Building Nutrition Capacity for Better Care and Treatment

A nurse at Phalula Health Centre assesses a client’s nutritional status.A nurse at Phalula Health Centre assesses a client’s nutritional status.

Chronic weight loss occurs in around 20 percent of people living with HIV. Adhering to a balanced, nutritional diet can help them maintain a healthy weight and support adherence to medication. In turn, to help maintain good health, their nutritional status must be routinely monitored. To assist with nutrition monitoring in Malawi, FANTA worked with the Ministry of Health to introduce nutrition care, support, and treatment services (NCST) within selected facilities that provided antiretroviral therapy.

To build the capacity of health care providers in NCST, FANTA conducted classroom training where service providers learned about the interaction between nutrition and infection, gained skills for assessing and classifying nutritional status, learned about national standards, and practiced using tools to deliver NCST. Following the training, health care providers received on-the-job mentoring and coaching to refresh their knowledge and master their newly acquired skills. 
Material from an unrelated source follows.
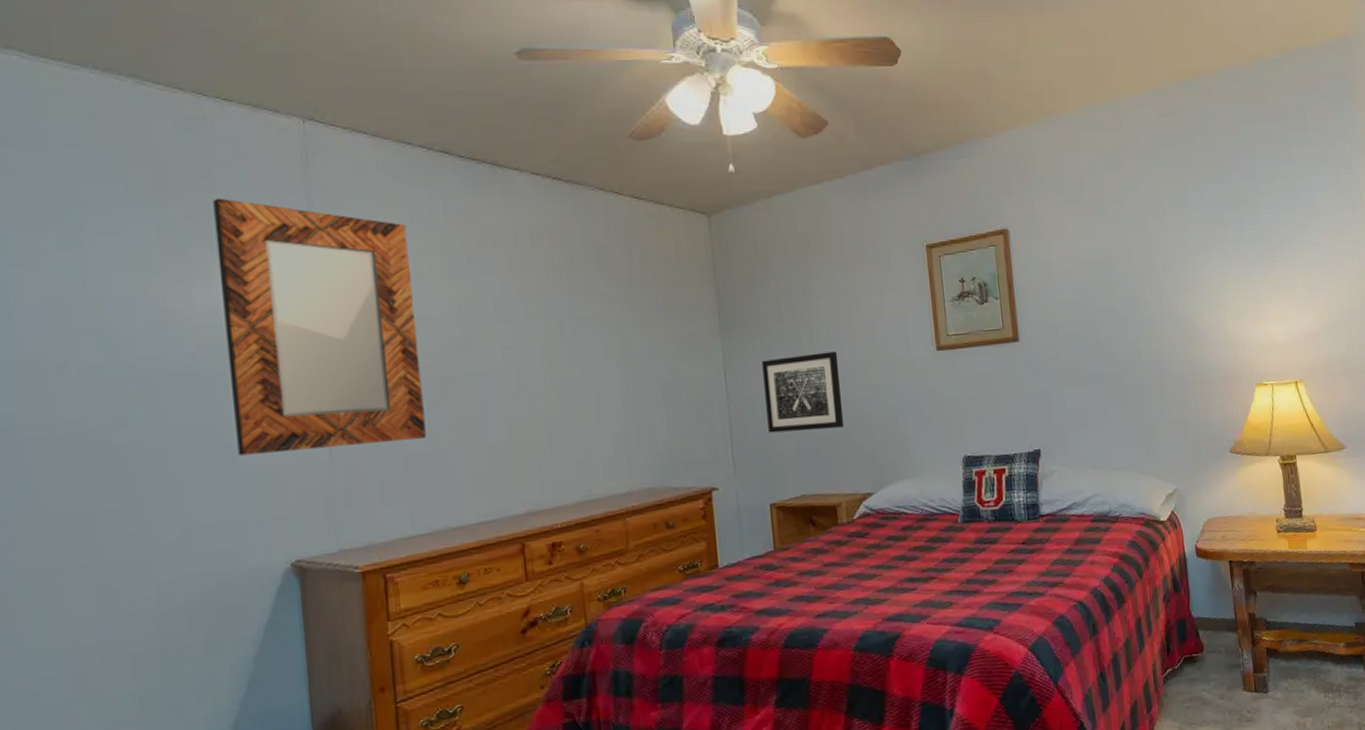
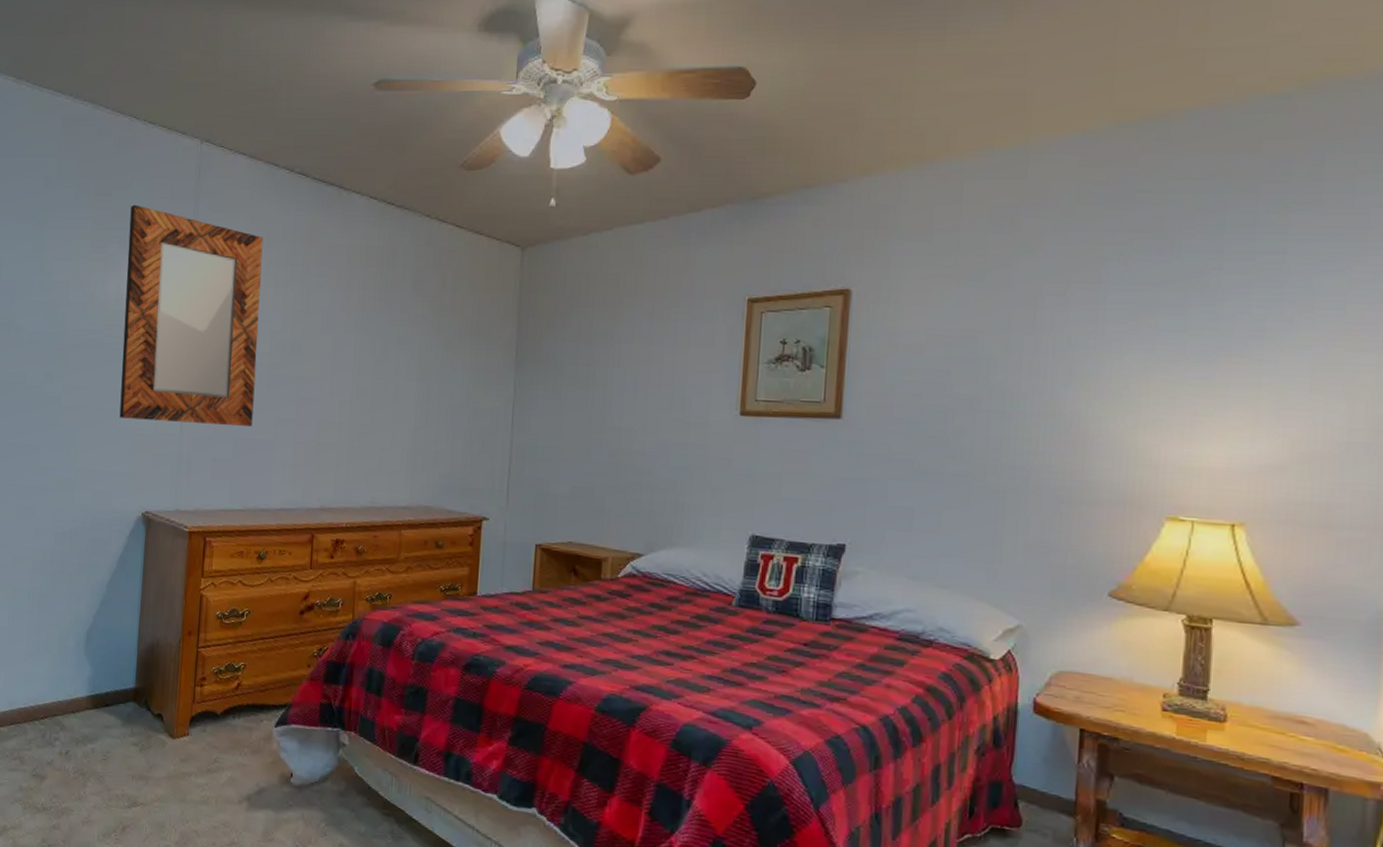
wall art: present [762,351,844,433] -> none [546,399,630,481]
Several months after the training and mentoring were conducted, service providers’ indicated that their knowledge and skills had grown to better help their patients.

“It was like a wake-up call to us,” Mr. Edward Katutana, a Medical Assistant In-Charge at Mbera health center said. “We now know what we are supposed to do and when. Previously, we only had one health surveillance assistant who provided nutrition services to malnourished children, now we have 10 service providers who have capacity. The team is confident in providing nutrition services to adult and adolescent clients who visit the facility.”

The service providers have also identified and trained volunteers such as ward attendants, guards, drivers, and expert clients to assist with taking weight, height, and mid-upper arm circumference measurements. As a result of this change, the number of clients attending HIV and tuberculosis care who also received nutrition services increased from 24 percent before the training to 96 percent after the training. Strengthening the capacity of these health care providers to provide nutrition services will improve the care and treatment of people living with HIV.